Exercise goal:
The answer must be every line of the records below that holds the word "linejoin".
(Beginning of Task input)
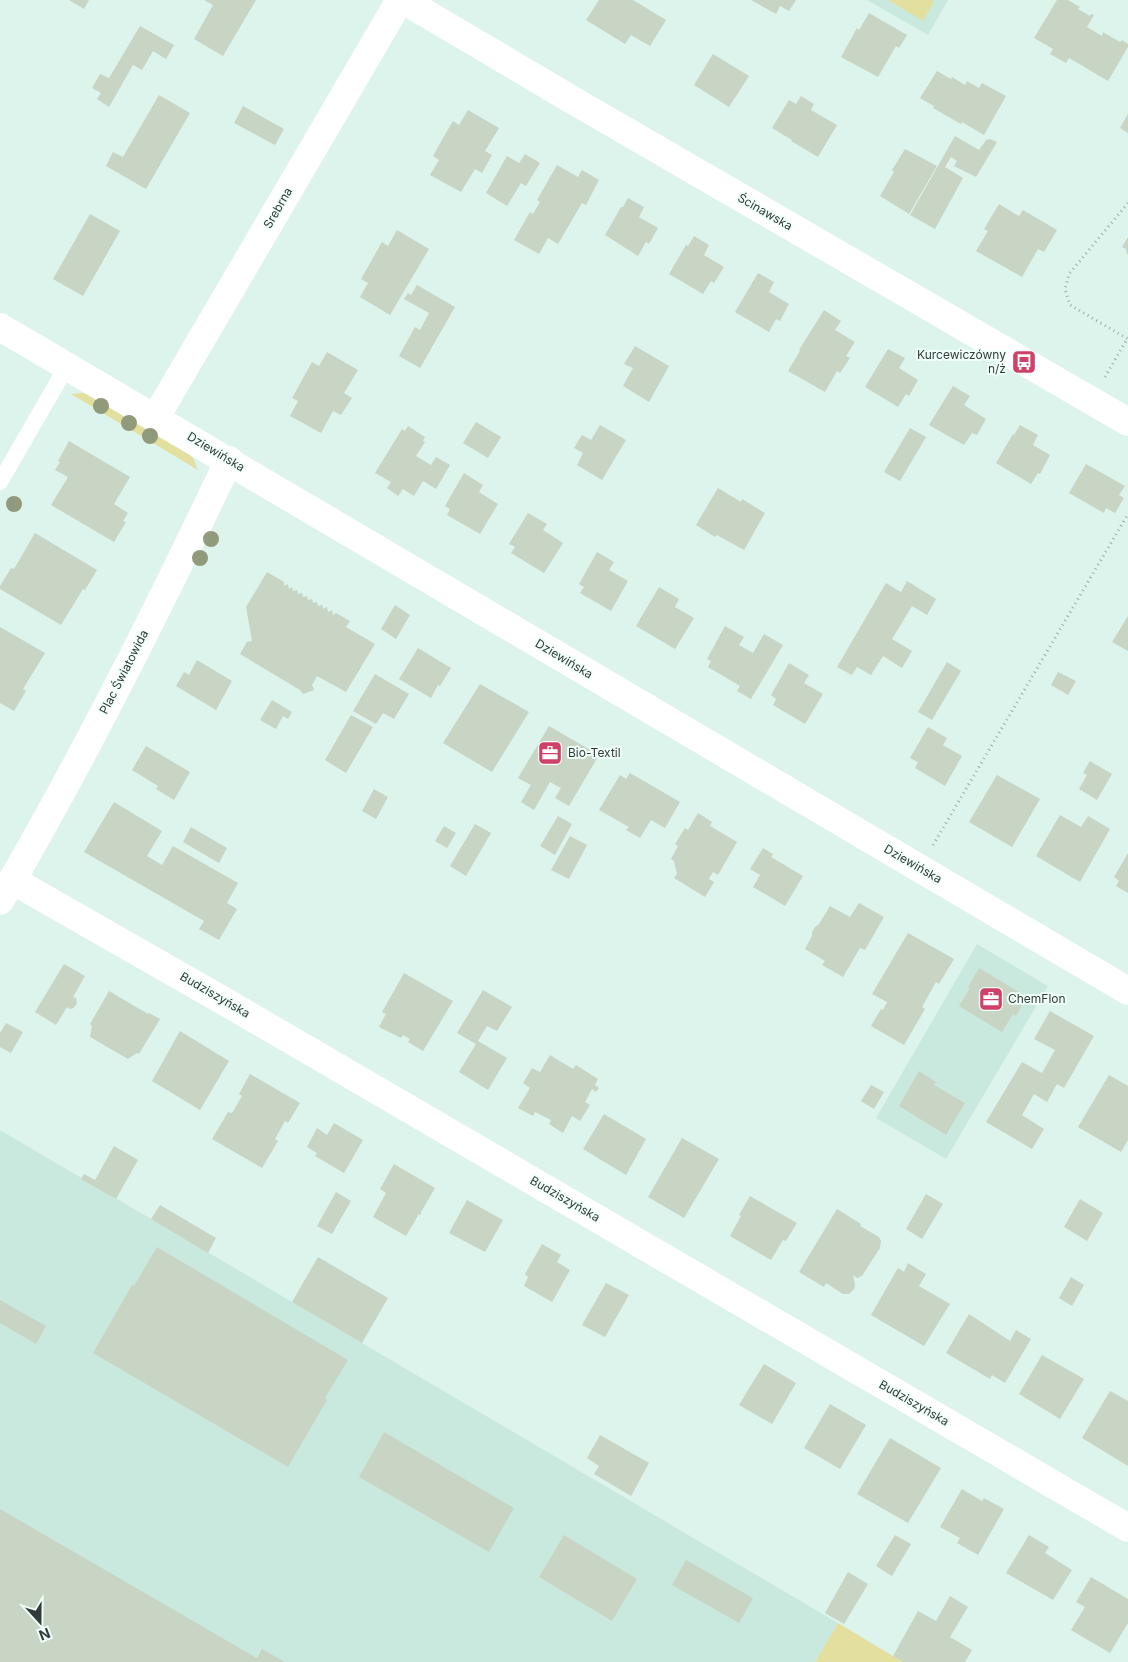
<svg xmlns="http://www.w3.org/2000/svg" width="1128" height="1662" font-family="Inter,sans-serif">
  <rect width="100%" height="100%" fill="#ddf4ec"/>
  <path fill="#cae9de" d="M867 0H948L928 35Z
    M977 944 1048 986 946 1159 876 1118Z
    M0 1130 838 1623 815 1662H0Z"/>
  <path fill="#e2df9f" d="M888 0H931L934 2 923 21Z
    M83 393 94 395 187 450 194 460 198 470 71 394Z
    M838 1623 903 1662H815Z"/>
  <path fill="#c8d4c4" d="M69 0H89L84 9Z
    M204 0H256L223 56 194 39 213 5Z
    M599 0H633L666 20 650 46 631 35 625 44 586 20Z
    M751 0H796L789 11 780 6 776 14Z
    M1057 0H1068L1080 7 1078 9 1090 16 1091 14 1094 15 1087 27 1102 36 1103 32 1120 42 1122 40 1128 44V47L1108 81 1069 58 1066 63 1050 54 1053 49 1034 38Z
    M869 13 907 35 899 48 896 46 878 77 841 57 857 28 859 30Z
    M140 26 174 45 166 59 153 51 142 70 133 65 109 107 97 99 101 93 92 88 100 74 109 78Z
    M713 54 749 76 729 107 694 85Z
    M937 71 951 79 952 77 965 85 967 81 979 88 982 83 1006 96 984 135 962 122 961 124 933 108 934 106 920 98Z
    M159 95 190 113 146 189 106 166 113 152 123 157Z
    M801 96 814 104 811 110 837 125 818 157 791 141 792 140 772 128 789 100 796 104Z
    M243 106 284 129 275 145 234 123Z
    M468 110 499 128 485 151 492 155 482 173 475 169 461 192 430 175 439 160 433 156 443 138 453 121 459 125Z
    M1128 114V133L1120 128Z
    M955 136 979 150 986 140 990 139 997 142 976 177 954 166 957 161 951 157 945 167 963 178 935 229 910 215Z
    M905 149 937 166 909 214 880 196 894 172 892 170Z
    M525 154 540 163 526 186 521 183 507 206 486 193 507 156 519 163Z
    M557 165 578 177 582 170 599 180 586 205 582 203 558 244 548 238 539 254 514 240 530 212 533 214 540 202 537 200Z
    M628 198 644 207 639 217 658 228 649 244 646 242 638 256 605 235 621 207H623Z
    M999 204 1019 216 1023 210 1057 230 1044 252 1038 249 1022 277 976 251 988 231 984 229Z
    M90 214 120 231 83 296 53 279Z
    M397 230 429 249 390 315 360 297 368 283 361 279 382 242 388 246Z
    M694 236 709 245 704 255 724 267 714 283 711 281 703 294 669 274 686 245 688 246Z
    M1128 237V254H1127L1126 249 1122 247Z
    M758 273 774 282 769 292 789 304 780 321 776 319 769 332 735 312Z
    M417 285 455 307 420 368 399 356 415 327 420 330 429 313 404 299 408 293 411 295Z
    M824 310 841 321 835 330 855 342 846 356 850 358 840 373 837 371 825 392 788 371 800 351 799 350Z
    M635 346 669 366 649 402 623 386 633 368 624 364Z
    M888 349 905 358 899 368 918 380 909 396 906 394 898 407 865 387Z
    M327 352 358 370 344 393 352 398 341 415 333 411 321 433 290 416 298 401 292 398 312 362 319 366Z
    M953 386 970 396 964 405 986 419 977 435 972 433 964 445 929 425Z
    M476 422 501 437 488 458 463 443Z
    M600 425 626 440 602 480 577 465 583 453 574 448 582 435 591 440Z
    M1020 425 1038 435 1033 445 1050 455 1040 474 1038 473 1031 484 996 463 1013 434 1014 435Z
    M408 426 425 437 423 441 425 442 416 456 431 465 436 457 450 465 436 489 423 481 414 496 403 489 398 496 387 488 391 482 375 473 402 429 405 431Z
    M910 428 926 437 900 481 884 472Z
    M69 441 130 477 114 504 128 513 123 521 126 522 114 542 51 505 68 477 55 470 60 462 58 461Z
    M1086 464 1125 486 1119 495 1124 498 1115 513 1106 508 1104 513 1069 493Z
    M464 473 483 485 479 492 498 504 480 534 447 515 450 509 445 506Z
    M718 488 741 502 742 499 765 513 744 550 717 535 715 537 696 525Z
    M528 513 547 524 543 530 563 543 544 573 511 553 515 547 509 544Z
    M35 533 97 570 85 590 83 589 61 625 0 589V586L11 568 14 569Z
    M597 552 614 562 609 570 628 581 611 611 580 593 584 587 579 584Z
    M267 572 284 582V586L288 584 289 589 292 587 293 591 297 590 298 594 302 593 303 597 307 596 308 600 312 599 313 603 317 602 318 606 322 605 323 609 327 607 328 612 332 610 333 615 336 613 350 621 346 627 375 644 346 692 317 676 312 685 314 690 303 694 300 690 240 654 247 642 252 641 246 607Z
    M907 581 936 599 927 615 912 606 892 639 912 651 902 668 883 656 871 675 857 667 852 675 837 667 886 583 901 592Z
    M659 587 679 599 675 607 694 618 675 649 636 626Z
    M395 605 410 615 396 639 381 629Z
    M1128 616V651L1112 642Z
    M725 626 744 637 739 645 753 653 764 634 783 645 751 699 737 691 740 686 708 667 711 661 707 659Z
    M0 627 45 653 23 689 26 691 14 711 0 703Z
    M418 648 451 668 440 686 438 685 431 698 399 679Z
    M197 660 232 681 216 710 176 686 184 672 189 675Z
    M947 662 961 671 932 720 918 712Z
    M789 663 809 675 804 683 823 694 805 724 773 705 776 699 771 695Z
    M1058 672 1076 681 1068 695 1051 685Z
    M375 674 409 694 394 719 383 713 376 724 353 711Z
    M480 684 529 712 492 772 443 743Z
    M272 700 292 712 288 719 283 716 276 729 260 720Z
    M351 715 373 727 346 773 325 760Z
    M549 726 599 755 569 806 555 798 561 788 550 782 534 810 521 802 531 785 518 778Z
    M928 727 947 738 943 745 962 756 945 786 915 768 918 762 910 758Z
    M146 746 190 772 174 800 156 789 158 786 132 770Z
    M1090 761 1112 774 1097 800 1079 789 1087 775 1083 773Z
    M630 773 680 802 665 828 651 820 640 838 626 830 629 827 599 810 620 775 626 779Z
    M997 775 1040 799 1012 847 969 822Z
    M374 789 388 797 376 819 362 811Z
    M114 802 162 831 147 856 162 865 173 846 238 883 227 903 237 909 219 940 199 929 204 921 84 852Z
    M698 813 712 822 710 826 737 842 718 875 713 872 709 879 714 882 705 897 674 878 677 874 674 861 671 859 678 846 675 844 685 828 688 830Z
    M1060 815 1081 827 1088 816 1110 829 1080 882 1036 856Z
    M558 816 572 824 555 855 540 846Z
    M475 824 491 833 466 876 450 866Z
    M444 826 456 833 447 848 435 841Z
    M191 827 227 848 219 863 183 842Z
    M570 836 587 845 569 879 551 870Z
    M763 848 773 854 771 857 803 876 785 906 753 887 760 875 750 869Z
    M1128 853V893L1116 886 1119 881 1114 877Z
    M859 903 884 917 865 950 860 948 843 977 822 965 825 961 805 949 812 936V932L815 927 819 924 830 906 850 917Z
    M908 933 954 959 939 984 936 982 922 1007 925 1009 904 1045 871 1026 881 1009 883 1010 887 1002 872 994Z
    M64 964 85 976 73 997 76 998 77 1003 74 1008 70 1009 67 1007 56 1025 35 1012Z
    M979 968 1027 997 1016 1016 1013 1014 1002 1032 959 1006 970 988 968 987Z
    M404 973 453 1001 423 1051 408 1042 410 1039 403 1035 401 1038 379 1027 386 1014 382 1012Z
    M483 990 512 1007 497 1031 487 1026 478 1041 507 1058 488 1090 459 1072 476 1044 457 1033Z
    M109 991 148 1014 149 1013 160 1019 139 1054 137 1053 128 1059 90 1037 92 1026 90 1024Z
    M1050 1011 1094 1036 1064 1088 1057 1084 1047 1102 1034 1094 1022 1115 1044 1129 1032 1149 986 1122 1022 1062 1042 1073 1055 1050 1034 1039Z
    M6 1023 23 1032 11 1053 0 1047V1033Z
    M180 1031 229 1061 200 1110 152 1081Z
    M550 1055 573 1069 576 1065 598 1079 595 1085 599 1088 596 1092 592 1089 585 1102 590 1105 580 1121 572 1116 563 1133 549 1124 551 1120 535 1112 533 1116 518 1108 530 1088 523 1083 532 1068 540 1072Z
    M919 1071 936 1082 934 1085 965 1103 946 1135 899 1106Z
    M250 1074 300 1103 288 1123 285 1121 275 1139 278 1141 262 1168 212 1139 228 1112 232 1113 242 1096 239 1094Z
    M1109 1075 1128 1086V1140L1121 1152 1078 1127Z
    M871 1085 884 1092 874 1109 861 1101Z
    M604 1114 646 1139 626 1175 583 1149Z
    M334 1123 363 1140 344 1173 315 1156 317 1153 307 1147 317 1128 327 1135Z
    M682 1138 719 1159 684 1218 648 1197Z
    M114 1146 138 1160 116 1199 81 1179 84 1174 95 1180Z
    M394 1164 435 1188 421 1212V1215L419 1214 406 1236 373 1217 386 1193 380 1189Z
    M336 1192 351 1201 332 1234 317 1226Z
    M926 1194 943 1204 922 1239 906 1229Z
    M750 1196 797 1223 786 1241 783 1240 771 1260 730 1236 741 1216 739 1215Z
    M1080 1199 1103 1213 1087 1241 1064 1227Z
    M467 1200 503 1220 485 1252 449 1233Z
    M160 1205 216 1238 208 1253 151 1219Z
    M837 1209 861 1224 860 1226 879 1237 881 1241 880 1248 862 1276 857 1278 853 1275 855 1285 854 1289 849 1294H843L826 1283 824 1287 799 1272Z
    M542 1244 561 1255 557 1262 570 1270 552 1302 524 1286 528 1277 525 1274Z
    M157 1247 348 1360 325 1398 327 1400 288 1467 93 1353 132 1285 134 1286Z
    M318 1257 388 1298 362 1343 292 1302Z
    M908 1263 926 1274 919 1286 950 1304 924 1346 871 1315 898 1268 904 1272Z
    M1071 1277 1084 1285 1072 1306 1059 1298Z
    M606 1283 629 1295 605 1337 582 1325Z
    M0 1300 46 1326 36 1344 0 1323Z
    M969 1314 1010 1341 1016 1330 1031 1339 1005 1383 992 1375 990 1379 946 1353Z
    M1042 1355 1084 1379 1060 1419 1019 1394Z
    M764 1364 796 1383 772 1424 739 1405Z
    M1110 1391 1128 1401V1466L1082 1438Z
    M830 1404 866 1425 840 1469 804 1448Z
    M384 1432 514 1508 489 1552 359 1477Z
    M600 1435 649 1463 631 1496 594 1474 599 1466 587 1458Z
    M890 1438 941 1468 908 1523 857 1494Z
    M962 1489 982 1501 984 1498 1004 1509 978 1555 957 1543 960 1538 940 1527Z
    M0 1509 257 1658 262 1649 285 1662H0Z
    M564 1535 637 1579 612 1621 539 1577Z
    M895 1535 911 1544 892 1576 876 1566Z
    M1029 1535 1049 1547 1045 1553 1072 1570 1053 1600 1006 1573Z
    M686 1560 753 1598 739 1623 672 1585Z
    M848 1572 868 1584 844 1624 825 1613Z
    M1091 1577 1128 1599V1623L1110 1653 1071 1630 1085 1607 1076 1602Z
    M950 1596 968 1607 950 1637 972 1650 965 1662H903L893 1656 918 1611 936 1621Z"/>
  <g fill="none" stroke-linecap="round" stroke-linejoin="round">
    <path stroke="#9cada7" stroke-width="3" stroke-dasharray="1 4" stroke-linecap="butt" d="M1128 203 1069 274 1065 289 1070 305 1128 339
      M1105 377 1127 339
      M933 845 1128 514"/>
    <path stroke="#fff" stroke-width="16" d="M0 482 67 366"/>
    <path stroke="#fff" stroke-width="28" d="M403 0 581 105 1128 422
      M0 327 1128 991
      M156 417 400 0
      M12 880 229 1004 1128 1528
      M0 901C84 758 158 610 229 460"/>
  </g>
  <g fill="#919a7b">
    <circle cx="101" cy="406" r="8"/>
    <circle cx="129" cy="423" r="8"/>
    <circle cx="150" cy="436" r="8"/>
    <circle cx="14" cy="504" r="8"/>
    <circle cx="211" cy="539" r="8"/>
    <circle cx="200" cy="558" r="8"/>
  </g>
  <defs>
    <symbol id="bus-square" viewBox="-11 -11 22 22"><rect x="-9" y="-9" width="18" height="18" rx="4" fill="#cf4169" stroke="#f1fffa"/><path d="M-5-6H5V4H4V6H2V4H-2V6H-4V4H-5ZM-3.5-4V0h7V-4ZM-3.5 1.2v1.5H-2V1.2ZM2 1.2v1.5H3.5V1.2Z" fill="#fff"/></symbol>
    <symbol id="office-square" viewBox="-11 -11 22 22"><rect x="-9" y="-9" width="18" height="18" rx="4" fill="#cf4169" stroke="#f1fffa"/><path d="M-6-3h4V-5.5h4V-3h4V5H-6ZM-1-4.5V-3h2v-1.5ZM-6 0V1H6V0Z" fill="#fff"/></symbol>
  </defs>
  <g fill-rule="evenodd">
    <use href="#bus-square" x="1010" y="348" width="28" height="28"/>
    <use href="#office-square" x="536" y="739" width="28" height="28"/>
    <use href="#office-square" x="977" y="985" width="28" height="28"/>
  </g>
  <g text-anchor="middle" stroke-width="4" stroke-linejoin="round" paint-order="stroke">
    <g font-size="12" fill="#323b37" stroke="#f1fffa">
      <text transform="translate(278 208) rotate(-60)" y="4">Srebrna</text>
      <text transform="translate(765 212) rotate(30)" y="4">Ścinawska</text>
      <text transform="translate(216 452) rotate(31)" y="4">Dziewińska</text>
      <text transform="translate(564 659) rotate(31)" y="4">Dziewińska</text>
      <text transform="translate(124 672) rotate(-63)" y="4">Plac Światowida</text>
      <text transform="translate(913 864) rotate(30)" y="4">Dziewińska</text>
      <text transform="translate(215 995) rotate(30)" y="4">Budziszyńska</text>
      <text transform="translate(565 1199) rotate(30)" y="4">Budziszyńska</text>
      <text transform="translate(914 1403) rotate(30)" y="4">Budziszyńska</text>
    </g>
    <g font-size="12" fill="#323b37" stroke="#f1fffa" text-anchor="start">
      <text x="1006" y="359" text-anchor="end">Kurcewiczówny<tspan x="1006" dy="14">n/ż</tspan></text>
      <text x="568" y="757">Bio-Textil</text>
      <text x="1008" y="1003">ChemFlon</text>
    </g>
  </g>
  <g transform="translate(40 1622) rotate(159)" stroke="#f1fffa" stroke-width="4" paint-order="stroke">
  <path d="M0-4L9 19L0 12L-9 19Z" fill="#323b37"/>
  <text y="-8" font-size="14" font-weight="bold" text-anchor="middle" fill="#323b37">N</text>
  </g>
</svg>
(End of Task input)
Finished exercise:
  <g fill="none" stroke-linecap="round" stroke-linejoin="round">
  <g text-anchor="middle" stroke-width="4" stroke-linejoin="round" paint-order="stroke">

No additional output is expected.